A Go algorithm for chess programmers to try ?

Post by Rémi Coulom »

Hi,

I have developed an efficient algorithm for move evaluation in my Go program that, I believe, might be interesting to you. It can be used to learn move ordering heuristics from a database of sample good moves. It can also provide a probability distribution over legal moves in a previously unseen position. Maybe chess programmers would like to try it, as it could be used to improve move ordering heuristics, or late-move reduction/pruning.

This algorithm improved my Go program by about 600 Elo points. I don't expect it would work that well for chess. But if I were to go back to programming chess, I would try it.

Here is the paper:
http://remi.coulom.free.fr/Amsterdam2007/

Title: Computing Elo Ratings of Move Patterns in the Game of Go

Abstract: Move patterns are an essential method to incorporate domain knowledge into Go-playing programs. This paper presents a new Bayesian technique for supervised learning of such patterns from game records, based on a generalization of Elo ratings. Each sample move in the training data is considered as a victory of a team of pattern features. Elo ratings of individual pattern features are computed from these victories, and can be used in previously unseen positions to compute a probability distribution over legal moves. In this approach, several pattern features may be combined, without an exponential cost in the number of features. Despite a very small number of training games (652), this algorithm outperforms most previous pattern-learning algorithms, both in terms of mean log-evidence (-2.69), and prediction rate (34.9%). A 19x19 Monte-Carlo program improved with these patterns reached the level of the strongest classical programs.
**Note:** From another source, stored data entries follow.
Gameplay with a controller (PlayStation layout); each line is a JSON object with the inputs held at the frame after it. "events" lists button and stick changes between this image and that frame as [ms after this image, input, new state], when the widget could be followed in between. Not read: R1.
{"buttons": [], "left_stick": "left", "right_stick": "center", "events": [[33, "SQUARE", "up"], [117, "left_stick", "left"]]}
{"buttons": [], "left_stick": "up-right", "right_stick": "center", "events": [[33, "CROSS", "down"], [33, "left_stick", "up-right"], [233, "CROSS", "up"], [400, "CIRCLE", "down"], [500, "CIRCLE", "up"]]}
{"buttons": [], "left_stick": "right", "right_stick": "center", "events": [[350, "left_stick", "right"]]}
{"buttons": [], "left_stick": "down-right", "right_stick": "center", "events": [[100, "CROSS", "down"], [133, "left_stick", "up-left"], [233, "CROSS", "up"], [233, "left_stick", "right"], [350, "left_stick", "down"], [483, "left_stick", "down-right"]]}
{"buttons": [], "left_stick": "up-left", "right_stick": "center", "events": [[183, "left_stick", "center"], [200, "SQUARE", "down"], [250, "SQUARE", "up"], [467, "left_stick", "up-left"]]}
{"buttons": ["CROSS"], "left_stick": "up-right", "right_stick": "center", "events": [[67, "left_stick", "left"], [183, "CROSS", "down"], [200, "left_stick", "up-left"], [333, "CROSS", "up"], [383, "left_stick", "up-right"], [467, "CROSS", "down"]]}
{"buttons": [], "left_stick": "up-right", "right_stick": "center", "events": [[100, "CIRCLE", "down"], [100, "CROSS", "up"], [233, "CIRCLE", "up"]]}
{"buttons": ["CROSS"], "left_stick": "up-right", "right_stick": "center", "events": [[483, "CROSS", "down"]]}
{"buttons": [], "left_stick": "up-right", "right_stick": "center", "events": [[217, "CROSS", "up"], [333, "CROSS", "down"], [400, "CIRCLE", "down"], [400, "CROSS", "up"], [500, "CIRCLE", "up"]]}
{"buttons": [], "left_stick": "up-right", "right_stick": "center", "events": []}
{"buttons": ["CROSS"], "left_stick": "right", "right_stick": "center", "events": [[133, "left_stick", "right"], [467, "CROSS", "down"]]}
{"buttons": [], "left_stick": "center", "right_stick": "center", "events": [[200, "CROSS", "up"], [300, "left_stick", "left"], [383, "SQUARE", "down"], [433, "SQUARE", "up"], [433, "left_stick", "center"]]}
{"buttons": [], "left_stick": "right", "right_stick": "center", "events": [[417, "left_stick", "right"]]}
You may also be interested in this paper, because it explains in details the algorithm that I use in bayeselo:
http://remi.coulom.free.fr/Bayesian-Elo/
This algorithm was also described in a paper by David R. Hunter, cited on the page of bayeselo, but I believe that the description in my paper should be understandable by a much wider audience.

Also, it would be cool if someone would write a Monte-Carlo chess program. I do not have the motivation to do it, but I would be extremely curious to see the result. It would not be very strong, but would certainly have an interesting playing style.

Rémi
RVisitor

Re: A Go algorithm for chess programmers to try ?

Post by RVisitor »

Vasik Rajlich has already written a Monte Carlo chess program using Rybka - he calls it the Rybka Randomizer. I have used it a lot but have not found it useful for generating analysis. In order to play many hundred games you have to set the time per move to such a low value that the moves and games it generates are meaningless.
User avatar
Daniel Mehrmann
Posts: 858
Joined: Wed Mar 08, 2006 9:24 pm
Location: Germany
Full name: Daniel Mehrmann

Re: A Go algorithm for chess programmers to try ?

Post by Daniel Mehrmann »

Hi Remi !

I'm working on a Go program as well. Thanks for share your ideas. :)

But i don't like to start with ELO in Go. There was no ELO, there is no ELO, there will be no ELO.

I think your 30 ky ranks, 1-9 amateur dan ranks, 1-9 pro-dan ranks should be enought to evaluate a playstrenght for a algorithm as well.

Your main problem is you need to evaluate thouands , millions, of games to create a elo based rating system. Also analyzing of dan player games wouldn't help any program today. They are currently just to stupid ;)

But i'm working on it ;)

BTW: Currently i'm improving my ky level: i reached 7 today :D 8-)

Best,
Daniel
diep
Posts: 1822
Joined: Thu Mar 09, 2006 11:54 pm
Location: The Netherlands

Re: A Go algorithm for chess programmers to try ?

Post by diep »

"I don't expect it would work that well for chess."

I agree with the above.

Over my dead body it can beat todays selective searchers.

"But if I were to go back to programming chess, I would try it."

This is total bullshit of course.
You are someone who likes to win bigtime.
I saw it in your eyes several times at world championships.
No freaking way to deny it.

You are NOT going to implement in Le Fous Fous (the crazy bishop) something that is in advance going to lose for you.

You hate losing more than any other game tree addicted nerd in France.
Don't deny the obvious please.

It just works for your go program, because your go program is THAT bad compared to objective human standards, and you didn't figure out a normal way to search in go yet.

As soon as go programs can play tactical without mistakes, then all this monte carlo nonsense (nonsense from game tree playing programs viewpoint seen) dies slowly as it keeps losing more and more against tactical more bugfree playing programs.

Currently search in go gets dominated by hard forward pruning in root, and using internal zobrist keys for repetition of 32 bits integers.

What do i need to say more to prove how infantile search is currently in go programs with respect to "not having a worst case by means of superdubious pruning".

In the land of the blind, one-eye is king (dutch saying).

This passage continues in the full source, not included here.